About this exercise
Switch each "GB" in the lines below to "GiB" and reproduce all the lines with nothing else altered.

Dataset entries
----
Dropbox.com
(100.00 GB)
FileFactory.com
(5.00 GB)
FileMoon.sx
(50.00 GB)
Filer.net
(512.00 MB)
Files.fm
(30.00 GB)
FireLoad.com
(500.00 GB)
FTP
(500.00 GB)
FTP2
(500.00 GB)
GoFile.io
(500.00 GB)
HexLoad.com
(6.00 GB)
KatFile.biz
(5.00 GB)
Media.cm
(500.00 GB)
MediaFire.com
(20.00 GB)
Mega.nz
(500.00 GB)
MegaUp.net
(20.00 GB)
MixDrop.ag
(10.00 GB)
----
Expected answer
Dropbox.com
(100.00 GiB)
FileFactory.com
(5.00 GiB)
FileMoon.sx
(50.00 GiB)
Filer.net
(512.00 MB)
Files.fm
(30.00 GiB)
FireLoad.com
(500.00 GiB)
FTP
(500.00 GiB)
FTP2
(500.00 GiB)
GoFile.io
(500.00 GiB)
HexLoad.com
(6.00 GiB)
KatFile.biz
(5.00 GiB)
Media.cm
(500.00 GiB)
MediaFire.com
(20.00 GiB)
Mega.nz
(500.00 GiB)
MegaUp.net
(20.00 GiB)
MixDrop.ag
(10.00 GiB)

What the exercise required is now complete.